Eastbourne Symphony Orchestra's triumph over the ravages of winter

When the ESO chose Humperdinck, Mozart and Tchaikovsky for their spring concert at St Saviour's Church on Sunday they probably hoped for a balmy evening to pull in the crowds. Unfortunately, Siberian wind and snowfall left a number of empty pews, though the Mayor and many musical stalwarts were present to hear one of the orchestra's finest performances.

Wednesday, 21st March 2018, 12:43 pm
Updated Friday, 8th June 2018, 12:18 am
Eastbourne Symphony Orchestra spring concert SUS-180321-123710001

Humperdinck’s tuneful overture to his opera Hansel And Gretel showed the ESO’s large body of strings in great form under leader Lisa Wigmore and conductor Kenneth Roberts coaxed fine playing from every section. The echoing vault of the church is probably too resonant for every nuance to be heard but we knew we were in for an engaging evening.

And the second work really showed every musician to be on their mettle. Kenneth set down his baton and, from the piano, gave sufficient guidance regarding tempo for the orchestra to follow his masterly interpretation of one of Mozart’s Piano Concerto No 21 in C. The slow middle movement hit the classical charts around 1967 from the film Elvira Madigan, and its romantic beauty sat dreamily between two allegro movements, in which Kenneth played his own cadenzas. This was in every way a performance to cherish.

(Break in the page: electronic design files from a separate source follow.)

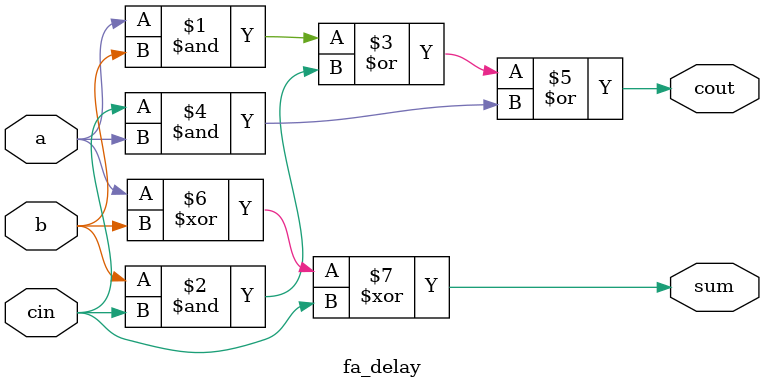
<source format=v>
`timescale 1ns / 1ps

module fa_delay( sum, cout, a, b, cin
    );
	 input wire a,b,cin;
	 output wire sum, cout;
	 assign #2 cout = (a&b)|(b&cin)|(cin&a);
	 assign #2 sum = a^b^cin;
endmodule

</source>
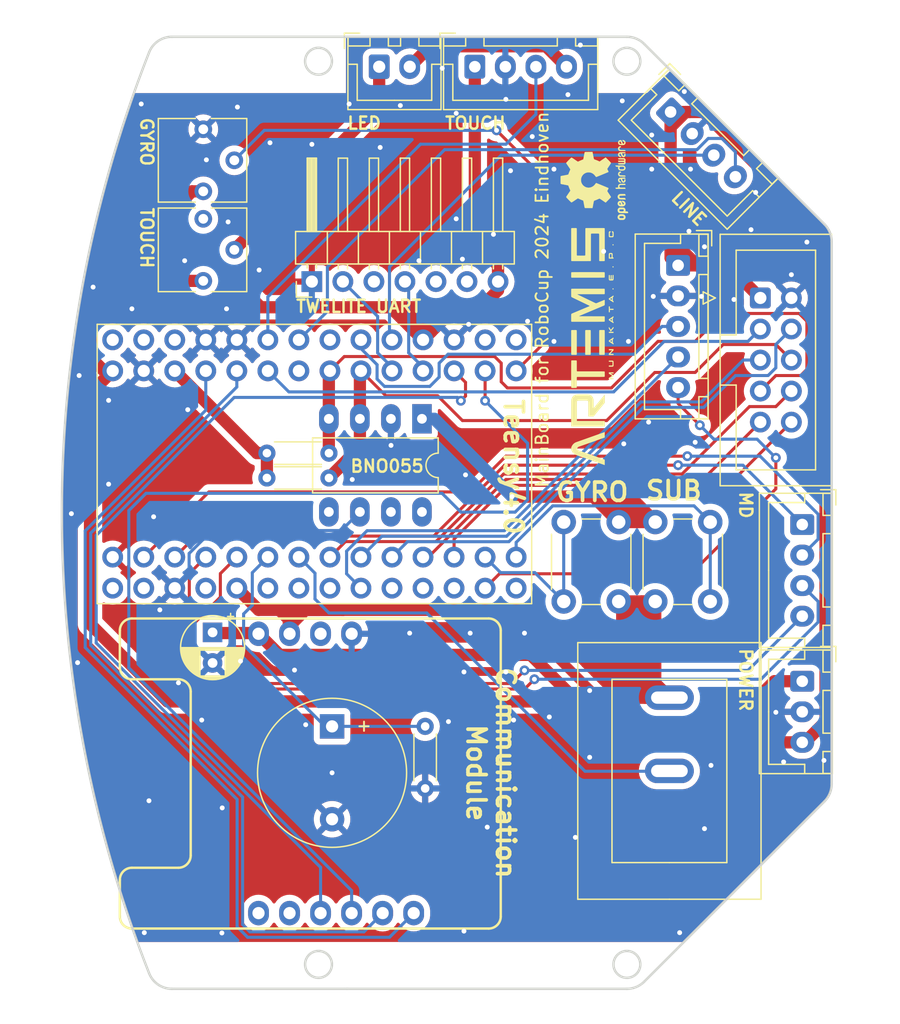
<source format=kicad_pcb>
(kicad_pcb (version 20221018) (generator pcbnew)

  (general
    (thickness 1.6)
  )

  (paper "A4")
  (layers
    (0 "F.Cu" signal)
    (31 "B.Cu" signal)
    (32 "B.Adhes" user "B.Adhesive")
    (33 "F.Adhes" user "F.Adhesive")
    (34 "B.Paste" user)
    (35 "F.Paste" user)
    (36 "B.SilkS" user "B.Silkscreen")
    (37 "F.SilkS" user "F.Silkscreen")
    (38 "B.Mask" user)
    (39 "F.Mask" user)
    (40 "Dwgs.User" user "User.Drawings")
    (41 "Cmts.User" user "User.Comments")
    (42 "Eco1.User" user "User.Eco1")
    (43 "Eco2.User" user "User.Eco2")
    (44 "Edge.Cuts" user)
    (45 "Margin" user)
    (46 "B.CrtYd" user "B.Courtyard")
    (47 "F.CrtYd" user "F.Courtyard")
    (48 "B.Fab" user)
    (49 "F.Fab" user)
    (50 "User.1" user)
    (51 "User.2" user)
    (52 "User.3" user)
    (53 "User.4" user)
    (54 "User.5" user)
    (55 "User.6" user)
    (56 "User.7" user)
    (57 "User.8" user)
    (58 "User.9" user)
  )

  (setup
    (pad_to_mask_clearance 0)
    (pcbplotparams
      (layerselection 0x00010fc_ffffffff)
      (plot_on_all_layers_selection 0x0000000_00000000)
      (disableapertmacros false)
      (usegerberextensions false)
      (usegerberattributes true)
      (usegerberadvancedattributes true)
      (creategerberjobfile true)
      (dashed_line_dash_ratio 12.000000)
      (dashed_line_gap_ratio 3.000000)
      (svgprecision 4)
      (plotframeref false)
      (viasonmask false)
      (mode 1)
      (useauxorigin false)
      (hpglpennumber 1)
      (hpglpenspeed 20)
      (hpglpendiameter 15.000000)
      (dxfpolygonmode true)
      (dxfimperialunits true)
      (dxfusepcbnewfont true)
      (psnegative false)
      (psa4output false)
      (plotreference true)
      (plotvalue true)
      (plotinvisibletext false)
      (sketchpadsonfab false)
      (subtractmaskfromsilk false)
      (outputformat 1)
      (mirror false)
      (drillshape 0)
      (scaleselection 1)
      (outputdirectory "Order_Main/")
    )
  )

  (net 0 "")
  (net 1 "Net-(BZ1--)")
  (net 2 "GND")
  (net 3 "+12V")
  (net 4 "/TWE_TX")
  (net 5 "unconnected-(J1-Pin_3-Pad3)")
  (net 6 "/TWE_RX")
  (net 7 "unconnected-(J1-Pin_5-Pad5)")
  (net 8 "unconnected-(J1-Pin_6-Pad6)")
  (net 9 "+3.3V")
  (net 10 "+5V")
  (net 11 "/CAM_RX")
  (net 12 "/IR_TX")
  (net 13 "/IR_RX")
  (net 14 "/SDA")
  (net 15 "/SCL")
  (net 16 "/RUN")
  (net 17 "/LEFT")
  (net 18 "/RIGHT")
  (net 19 "/TOUCH")
  (net 20 "/K")
  (net 21 "Net-(J4-Pin_1)")
  (net 22 "unconnected-(U2-D+-Pad5)")
  (net 23 "/LINE_TX")
  (net 24 "/LINE_RX")
  (net 25 "/SUB_RX")
  (net 26 "/SUB_TX")
  (net 27 "/SUB_1")
  (net 28 "/MD_TX")
  (net 29 "/MD_RX")
  (net 30 "/FET1")
  (net 31 "/FET2")
  (net 32 "/GY_TRIM")
  (net 33 "/GY_RES")
  (net 34 "/SUB")
  (net 35 "/Start")
  (net 36 "unconnected-(U1-VOUT-Pad5)")
  (net 37 "unconnected-(U1-INT-Pad7)")
  (net 38 "unconnected-(U1-RESET-Pad8)")
  (net 39 "unconnected-(U3-VBAT-Pad15)")
  (net 40 "unconnected-(U3-PROGRAM-Pad18)")
  (net 41 "unconnected-(U3-ON_OFF-Pad19)")
  (net 42 "/Comm_TX")
  (net 43 "/Comm_RX")
  (net 44 "unconnected-(U2-D--Pad6)")
  (net 45 "/01")
  (net 46 "/02")
  (net 47 "unconnected-(U3-VUSB-Pad34)")
  (net 48 "unconnected-(U2-3v3-Pad9)")
  (net 49 "unconnected-(U3-31_CTX3-Pad42)")
  (net 50 "unconnected-(U3-32_OUT1B-Pad43)")
  (net 51 "unconnected-(U3-33_MCLK2-Pad44)")
  (net 52 "unconnected-(U3-34_DAT1_MISO2-Pad45)")
  (net 53 "unconnected-(U3-35_DAT0_MOSI2-Pad46)")
  (net 54 "unconnected-(U3-36_CLK_CS2-Pad48)")
  (net 55 "unconnected-(U3-37_CMD_SCK2-Pad50)")
  (net 56 "unconnected-(U3-38_DAT3_RX5-Pad51)")
  (net 57 "unconnected-(U3-39_DAT2_TX5-Pad52)")
  (net 58 "unconnected-(U3-D--Pad53)")
  (net 59 "unconnected-(U3-D+-Pad54)")
  (net 60 "unconnected-(U3-20_A6_TX5_LRCLK1-Pad27)")
  (net 61 "unconnected-(U3-26_A12_MOSI1-Pad37)")

  (footprint "_Others:DS-850k" (layer "F.Cu") (at 164.0078 108.8136 -90))

  (footprint "Connector_PinHeader_2.54mm:PinHeader_1x07_P2.54mm_Horizontal" (layer "F.Cu") (at 134.742 68.764 90))

  (footprint "Connector_JST:JST_XH_B4B-XH-A_1x04_P2.50mm_Vertical" (layer "F.Cu") (at 164.104466 54.884466 -45))

  (footprint "Connector_JST:JST_XH_B2B-XH-A_1x02_P2.50mm_Vertical" (layer "F.Cu") (at 140.255 51.181))

  (footprint "Connector_JST:JST_XH_B5B-XH-A_1x05_P2.50mm_Vertical" (layer "F.Cu") (at 164.719 67.437 -90))

  (footprint "Button_Switch_THT:SW_PUSH_6mm_H5mm" (layer "F.Cu") (at 167.35 88.444 -90))

  (footprint "Potentiometer_THT:Potentiometer_Vishay_T73YP_Vertical" (layer "F.Cu") (at 125.857 61.379))

  (footprint "Connector_JST:JST_XH_B4B-XH-A_1x04_P2.50mm_Vertical" (layer "F.Cu") (at 148.082 51.181))

  (footprint "Potentiometer_THT:Potentiometer_Vishay_T73YP_Vertical" (layer "F.Cu") (at 125.857 68.707))

  (footprint "Resistor_THT:R_Axial_DIN0204_L3.6mm_D1.6mm_P5.08mm_Horizontal" (layer "F.Cu") (at 136.144 84.836 180))

  (footprint "Connector_JST:JST_XH_B4B-XH-A_1x04_P2.50mm_Vertical" (layer "F.Cu") (at 174.879 88.646 -90))

  (footprint "Capacitor_THT:CP_Radial_D5.0mm_P2.50mm" (layer "F.Cu") (at 126.619 97.473888 -90))

  (footprint "Resistor_THT:R_Axial_DIN0204_L3.6mm_D1.6mm_P5.08mm_Horizontal" (layer "F.Cu") (at 136.144 82.804 180))

  (footprint "Buzzer_Beeper:Buzzer_12x9.5RM7.6" (layer "F.Cu") (at 136.398 105.166 -90))

  (footprint "Comm_module:comm_module" (layer "F.Cu") (at 148.1582 110.2868 -90))

  (footprint "Connector_JST:JST_XH_B3B-XH-A_1x03_P2.50mm_Vertical" (layer "F.Cu") (at 174.879 101.473 -90))

  (footprint "Resistor_THT:R_Axial_DIN0204_L3.6mm_D1.6mm_P5.08mm_Horizontal" (layer "F.Cu") (at 144.018 105.166 -90))

  (footprint "Symbol:OSHW-Logo2_7.3x6mm_SilkScreen" (layer "F.Cu") (at 157.861 60.452 90))

  (footprint "Button_Switch_THT:SW_PUSH_6mm_H5mm" (layer "F.Cu") (at 155.357 94.944 90))

  (footprint "Teensy_Breakout:Teensy_Brakeout" (layer "F.Cu") (at 134.493 83.693 90))

  (footprint "Package_DIP:DIP-8_W7.62mm_LongPads" (layer "F.Cu") (at 143.754 79.995 -90))

  (footprint "Artemis_Logo:Artemis_Logo" (layer "F.Cu")
    (tstamp f977a950-1fe3-472b-a00f-15b78accf061)
    (at 157.226 75.438 90)
    (attr board_only exclude_from_pos_files exclude_from_bom)
    (fp_text reference "G***" (at 0 0 90) (layer "F.SilkS") hide
        (effects (font (size 1.524 1.524) (thickness 0.3)))
      (tstamp 60f8d42c-5ad1-4bd8-9900-ed128511b233)
    )
    (fp_text value "LOGO" (at 0.75 0 90) (layer "F.SilkS") hide
        (effects (font (size 1.524 1.524) (thickness 0.3)))
      (tstamp 8286d93e-bd8a-4987-aa2d-baf87ad65189)
    )
    (fp_poly
      (pts
        (xy 6.094619 2.122647)
        (xy 6.107969 2.126712)
        (xy 6.11508 2.135758)
        (xy 6.117832 2.151645)
        (xy 6.118175 2.166233)
        (xy 6.117287 2.185715)
        (xy 6.114904 2.200188)
        (xy 6.112127 2.206373)
        (xy 6.103826 2.209671)
        (xy 6.088245 2.211816)
        (xy 6.071987 2.21242)
        (xy 6.053042 2.211957)
        (xy 6.041639 2.210151)
        (xy 6.035265 2.20638)
        (xy 6.032678 2.202672)
        (xy 6.02816 2.187499)
        (xy 6.027202 2.168532)
        (xy 6.029528 2.149785)
        (xy 6.034864 2.135272)
        (xy 6.03754 2.131785)
        (xy 6.048294 2.124866)
        (xy 6.064238 2.121953)
        (xy 6.073149 2.121706)
      )

      (stroke (width 0) (type solid)) (fill solid) (layer "F.SilkS") (tstamp 602bc5f1-9f39-42d6-949d-70dcf70a6ed4))
    (fp_poly
      (pts
        (xy 7.88912 2.121983)
        (xy 7.90529 2.125582)
        (xy 7.914041 2.130922)
        (xy 7.918808 2.141312)
        (xy 7.921674 2.157499)
        (xy 7.922529 2.175846)
        (xy 7.921261 2.192714)
        (xy 7.917759 2.204465)
        (xy 7.916334 2.206373)
        (xy 7.908033 2.209671)
        (xy 7.892451 2.211816)
        (xy 7.876193 2.21242)
        (xy 7.857249 2.211957)
        (xy 7.845845 2.210151)
        (xy 7.839471 2.20638)
        (xy 7.836884 2.202672)
        (xy 7.832681 2.188674)
        (xy 7.831369 2.170543)
        (xy 7.832743 2.152026)
        (xy 7.836595 2.136866)
        (xy 7.840883 2.130047)
        (xy 7.853053 2.124169)
        (xy 7.87042 2.121496)
      )

      (stroke (width 0) (type solid)) (fill solid) (layer "F.SilkS") (tstamp ed85454c-d18f-4b88-85d5-248bba69b7b6))
    (fp_poly
      (pts
        (xy 9.693327 2.121983)
        (xy 9.709496 2.125582)
        (xy 9.718247 2.130922)
        (xy 9.723014 2.141312)
        (xy 9.725881 2.157499)
        (xy 9.726735 2.175846)
        (xy 9.725467 2.192714)
        (xy 9.721966 2.204465)
        (xy 9.72054 2.206373)
        (xy 9.712239 2.209671)
        (xy 9.696658 2.211816)
        (xy 9.6804 2.21242)
        (xy 9.661455 2.211957)
        (xy 9.650052 2.210151)
        (xy 9.643677 2.20638)
        (xy 9.64109 2.202672)
        (xy 9.636887 2.188674)
        (xy 9.635575 2.170543)
        (xy 9.636949 2.152026)
        (xy 9.640802 2.136866)
        (xy 9.645089 2.130047)
        (xy 9.657259 2.124169)
        (xy 9.674626 2.121496)
      )

      (stroke (width 0) (type solid)) (fill solid) (layer "F.SilkS") (tstamp 0b506a83-c238-44cf-ae51-b0dc6a0888e2))
    (fp_poly
      (pts
        (xy 2.515505 1.81996)
        (xy 2.522899 1.820341)
        (xy 2.541568 1.821526)
        (xy 2.552834 1.823666)
        (xy 2.559375 1.827684)
        (xy 2.563836 1.834444)
        (xy 2.565639 1.840367)
        (xy 2.567055 1.850881)
        (xy 2.568108 1.86684)
        (xy 2.568821 1.889097)
        (xy 2.569218 1.918506)
        (xy 2.56932 1.955919)
        (xy 2.569152 2.002191)
        (xy 2.569004 2.02488)
        (xy 2.568606 2.072792)
        (xy 2.568146 2.111581)
        (xy 2.567575 2.142202)
        (xy 2.56685 2.16561)
        (xy 2.565922 2.182761)
        (xy 2.564747 2.194611)
        (xy 2.563276 2.202115)
        (xy 2.561466 2.206229)
        (xy 2.560159 2.207491)
        (xy 2.551413 2.209974)
        (xy 2.536076 2.211729)
        (xy 2.519363 2.212343)
        (xy 2.499367 2.211676)
        (xy 2.486726 2.209174)
        (xy 2.478794 2.204255)
        (xy 2.477785 2.203204)
        (xy 2.475563 2.199881)
        (xy 2.473769 2.194656)
        (xy 2.472359 2.186518)
        (xy 2.471288 2.174457)
        (xy 2.47051 2.157464)
        (xy 2.469982 2.134528)
        (xy 2.469658 2.10464)
        (xy 2.469494 2.066789)
        (xy 2.469445 2.019965)
        (xy 2.469445 2.014997)
        (xy 2.469406 1.965188)
        (xy 2.469459 1.924542)
        (xy 2.469853 1.892142)
        (xy 2.470842 1.867074)
        (xy 2.472675 1.848421)
        (xy 2.475605 1.835269)
        (xy 2.479884 1.826701)
        (xy 2.485761 1.821801)
        (xy 2.49349 1.819655)
        (xy 2.50332 1.819347)
      )

      (stroke (width 0) (type solid)) (fill solid) (layer "F.SilkS") (tstamp 5c934a55-ff1d-4ace-891c-77a89b044b38))
    (fp_poly
      (pts
        (xy 4.638742 1.830526)
        (xy 4.644842 1.845613)
        (xy 4.64673 1.864582)
        (xy 4.644538 1.88333)
        (xy 4.638398 1.897753)
        (xy 4.636508 1.89996)
        (xy 4.632164 1.903614)
        (xy 4.626512 1.906263)
        (xy 4.617997 1.908068)
        (xy 4.605061 1.909188)
        (xy 4.58615 1.909783)
        (xy 4.559706 1.910011)
        (xy 4.538234 1.910039)
        (xy 4.45004 1.910039)
        (xy 4.45004 2.051482)
        (xy 4.44985 2.09608)
        (xy 4.449296 2.133925)
        (xy 4.448404 2.164283)
        (xy 4.4472 2.186418)
        (xy 4.445708 2.199596)
        (xy 4.444823 2.202672)
        (xy 4.440565 2.207847)
        (xy 4.433098 2.21082)
        (xy 4.420005 2.212154)
        (xy 4.402994 2.21242)
        (xy 4.382214 2.211578)
        (xy 4.367063 2.209274)
        (xy 4.360334 2.206373)
        (xy 4.358418 2.201344)
        (xy 4.356905 2.19003)
        (xy 4.355764 2.171705)
        (xy 4.354968 2.145649)
        (xy 4.354488 2.111136)
        (xy 4.354293 2.067444)
        (xy 4.354286 2.055494)
        (xy 4.354286 1.910663)
        (xy 4.260859 1.909091)
        (xy 4.226837 1.908384)
        (xy 4.201595 1.907491)
        (xy 4.183836 1.906289)
        (xy 4.172261 1.904659)
        (xy 4.165572 1.90248)
        (xy 4.162663 1.89996)
        (xy 4.159636 1.889904)
        (xy 4.158127 1.874149)
        (xy 4.158081 1.856228)
        (xy 4.159447 1.839678)
        (xy 4.16217 1.828033)
        (xy 4.163786 1.825373)
        (xy 4.167994 1.823849)
        (xy 4.177729 1.822577)
        (xy 4.193623 1.82154)
        (xy 4.216306 1.820723)
        (xy 4.246412 1.82011)
        (xy 4.284571 1.819684)
        (xy 4.331415 1.819428)
        (xy 4.387575 1.819328)
        (xy 4.400365 1.819325)
        (xy 4.630897 1.819325)
      )

      (stroke (width 0) (type solid)) (fill solid) (layer "F.SilkS") (tstamp 6ba4a94a-08f0-497f-9efa-c7c3e30003b7))
    (fp_poly
      (pts
        (xy 2.908365 1.819642)
        (xy 2.923259 1.820843)
        (xy 2.932672 1.823348)
        (xy 2.9389 1.827563)
        (xy 2.940327 1.829042)
        (xy 2.946145 1.839151)
        (xy 2.944162 1.84762)
        (xy 2.938569 1.852786)
        (xy 2.925682 1.862302)
        (xy 2.906812 1.875275)
        (xy 2.883273 1.890809)
        (xy 2.856379 1.908013)
        (xy 2.844175 1.915661)
        (xy 2.809225 1.937379)
        (xy 2.781985 1.954374)
        (xy 2.761688 1.967377)
        (xy 2.747568 1.97712)
        (xy 2.73886 1.984335)
        (xy 2.734797 1.989755)
        (xy 2.734614 1.99411)
        (xy 2.737545 1.998133)
        (xy 2.742824 2.002556)
        (xy 2.748496 2.007103)
        (xy 2.757903 2.01496)
        (xy 2.773691 2.028128)
        (xy 2.794495 2.045468)
        (xy 2.818948 2.065843)
        (xy 2.845685 2.088113)
        (xy 2.861889 2.101606)
        (xy 2.896502 2.130766)
        (xy 2.923319 2.154374)
        (xy 2.942551 2.173)
        (xy 2.954409 2.187212)
        (xy 2.959104 2.197579)
        (xy 2.956848 2.204671)
        (xy 2.947852 2.209058)
        (xy 2.932326 2.211307)
        (xy 2.910484 2.211989)
        (xy 2.902857 2.211974)
        (xy 2.86002 2.211683)
        (xy 2.776865 2.143586)
        (xy 2.747412 2.119495)
        (xy 2.716167 2.093989)
        (xy 2.685561 2.069047)
        (xy 2.658021 2.04665)
        (xy 2.637014 2.029614)
        (xy 2.616906 2.013154)
        (xy 2.599948 1.998911)
        (xy 2.587527 1.988078)
        (xy 2.581031 1.98185)
        (xy 2.580402 1.980906)
        (xy 2.584556 1.977669)
        (xy 2.596274 1.969867)
        (xy 2.614503 1.958166)
        (xy 2.638192 1.943232)
        (xy 2.666288 1.925733)
        (xy 2.697739 1.906334)
        (xy 2.710174 1.898712)
        (xy 2.839861 1.819349)
        (xy 2.885697 1.819337)
      )

      (stroke (width 0) (type solid)) (fill solid) (layer "F.SilkS") (tstamp bc4e13b0-1fd8-444c-971c-efad5ea14639))
    (fp_poly
      (pts
        (xy 2.70883 -1.225427)
        (xy 2.710265 -1.036135)
        (xy 2.71063 -0.984612)
        (xy 2.710782 -0.942183)
        (xy 2.71059 -0.907862)
        (xy 2.709923 -0.880663)
        (xy 2.708649 -0.859602)
        (xy 2.706637 -0.843693)
        (xy 2.703756 -0.831951)
        (xy 2.699873 -0.82339)
        (xy 2.694859 -0.817025)
        (xy 2.688581 -0.81187)
        (xy 2.680908 -0.80694)
        (xy 2.679607 -0.806146)
        (xy 2.677519 -0.80497)
    
... [507422 chars truncated]
</source>
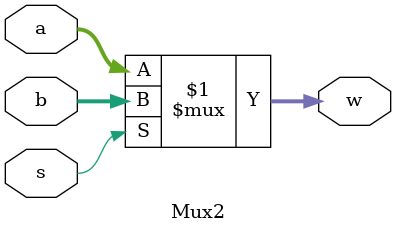
<source format=v>
module Mux2(input[7:0] a,b,input s,output [7:0]w);
  assign w=s?b:a;
endmodule
</source>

The second half was devoted to Tchaikovsky’s Symphony No 5, a monumental work, demanding great accuracy and insight. The nostalgic horn solo in the second movement gives licence to many a conductor to ‘wallow’, dragging the melody ever slower. I was delighted to have a performance in which this lovely tune spoke for itself, setting the route for repeats and variations by other instruments. The finale can be seen as another whole symphony, with four different speed markings to navigate. It was so confidently played that even the huge resonance could not dim Tchaikovsky’s concept. Little surprise that applause was exceptionally loud with some of the audience standing to acknowledge a great performance. We all went home feeling that the scything wind was coming straight from St Petersburg where, in 1888, the composer himself conducted the premiere. By Robin Gregory.